Manufacturing, Storage, and Distribution

Large-scale manufacturing involved Moderna, Lonza, and contract manufacturers across sites in the United States and Switzerland, coordinated with distribution channels used by logistics firms and supply chains stressed during global vaccination campaigns similar to those managed by UPS and DHL. Cold-chain requirements influenced storage recommendations issued by the Centers for Disease Control and Prevention and the European Centre for Disease Prevention and Control, and were addressed using refrigeration equipment suppliers and hospital pharmacy networks at institutions such as Mount Sinai and Cleveland Clinic. Dose-sparing strategies and booster policies were debated in the context of global initiatives led by COVAX and the Coalition for Epidemic Preparedness Innovations.

Regulatory Approval and Emergency Use

Regulatory actions included Emergency Use Authorization and conditional marketing authorizations by agencies such as the Food and Drug Administration, the European Medicines Agency, Health Canada, and the Medicines and Healthcare products Regulatory Agency. Advisory hearings involved expert testimony from investigators at the National Institutes of Health, legal review by offices within the Department of Health and Human Services, and deliberations by committees like the Vaccines and Related Biological Products Advisory Committee.

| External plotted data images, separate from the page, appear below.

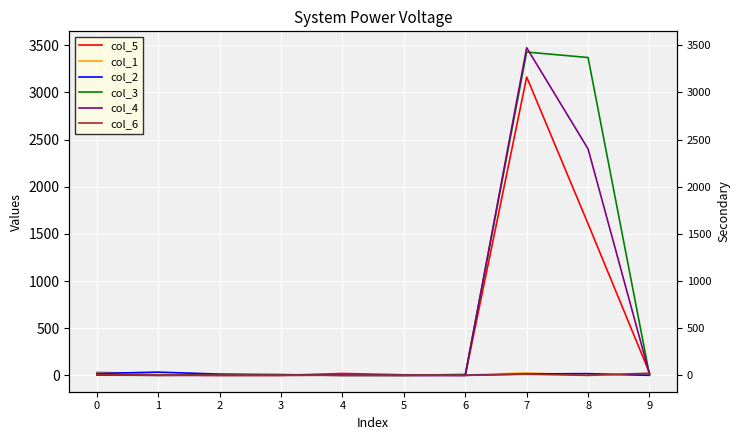

What is the value of the col_4 point at the 5th from the left?

4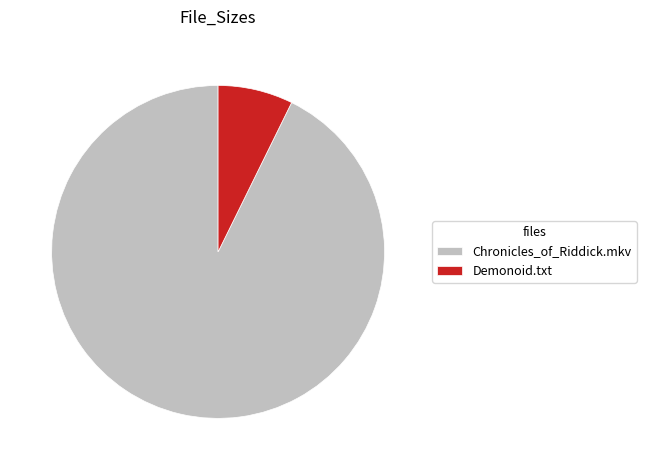

Which has a higher value, Chronicles_of_Riddick.mkv or Demonoid.txt?

Chronicles_of_Riddick.mkv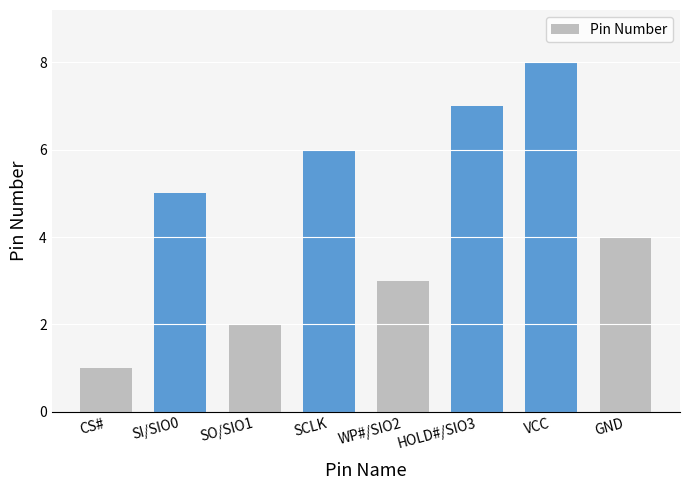

What is the maximum value shown in the chart?

8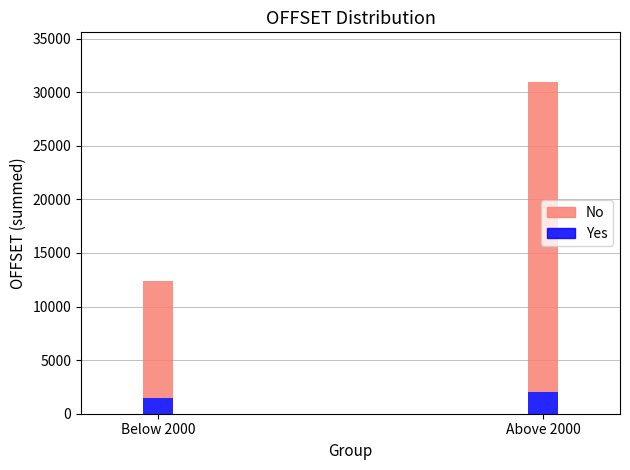

The Yes series shows 2023 at Above 2000. True or false?

True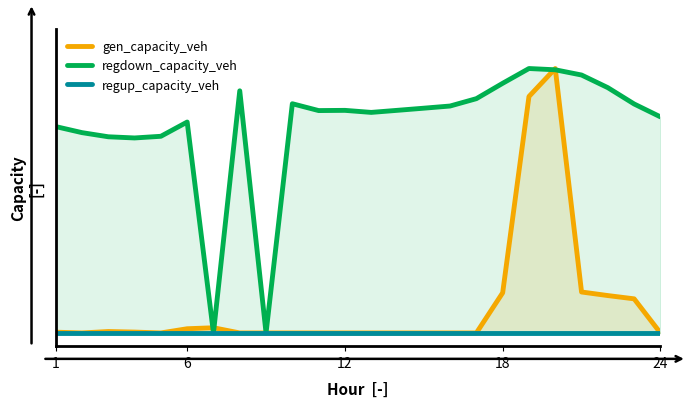

How many categories are shown in the chart?

24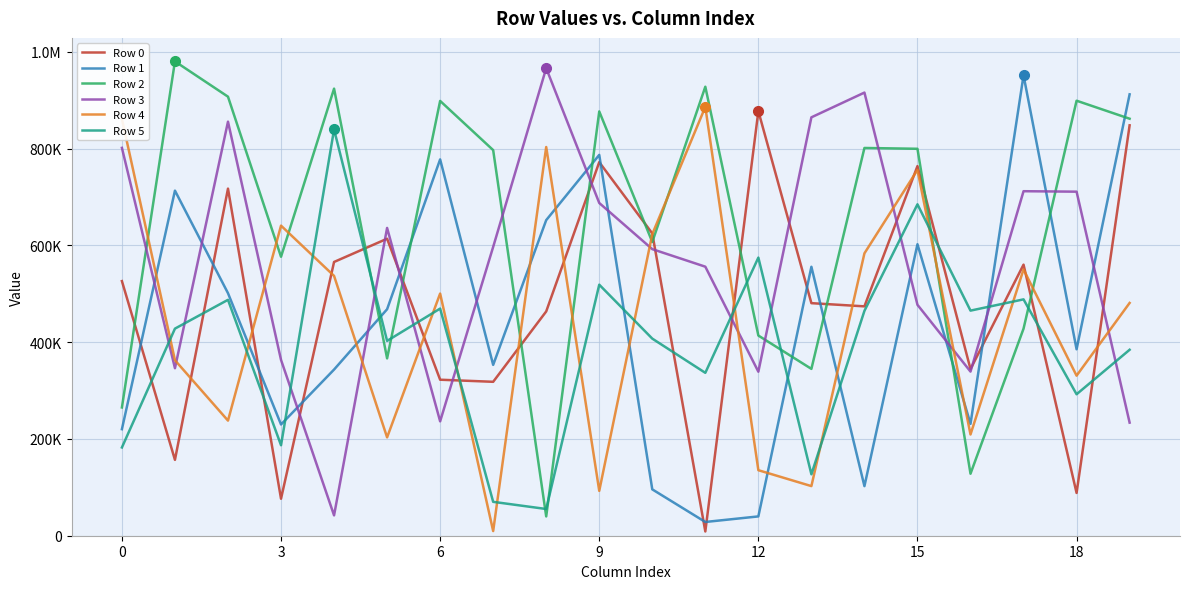

What are all the series names shown in the legend?

Row 0, Row 1, Row 2, Row 3, Row 4, Row 5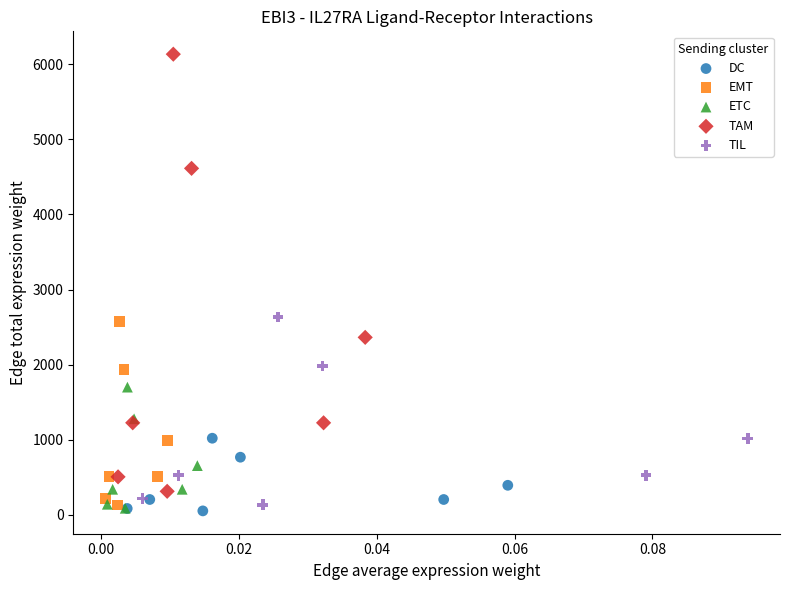

Which series has the largest Y range (max minus min)?

TAM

Approvals were aligned with contemporaneous authorizations for vaccines from Pfizer–BioNTech, AstraZeneca, and Sinopharm, and shaped by guidance from the World Health Organization.

Public Health Impact and Uptake

mRNA-1273 became central to immunization campaigns led by national programs in the United States, United Kingdom, Israel, and Germany, influencing hospitalization rates monitored by agencies such as the Centers for Disease Control and Prevention and Public Health England. Uptake varied across populations studied by researchers at Harvard T.H. Chan School of Public Health, the London School of Hygiene & Tropical Medicine, and the University of Toronto, with disparities examined in work by WHO, UNICEF, and the Pan American Health Organization. Debates over booster policies, international allocation, and vaccine equity engaged stakeholders including Gavi, national ministries of health, and nongovernmental organizations active in global health.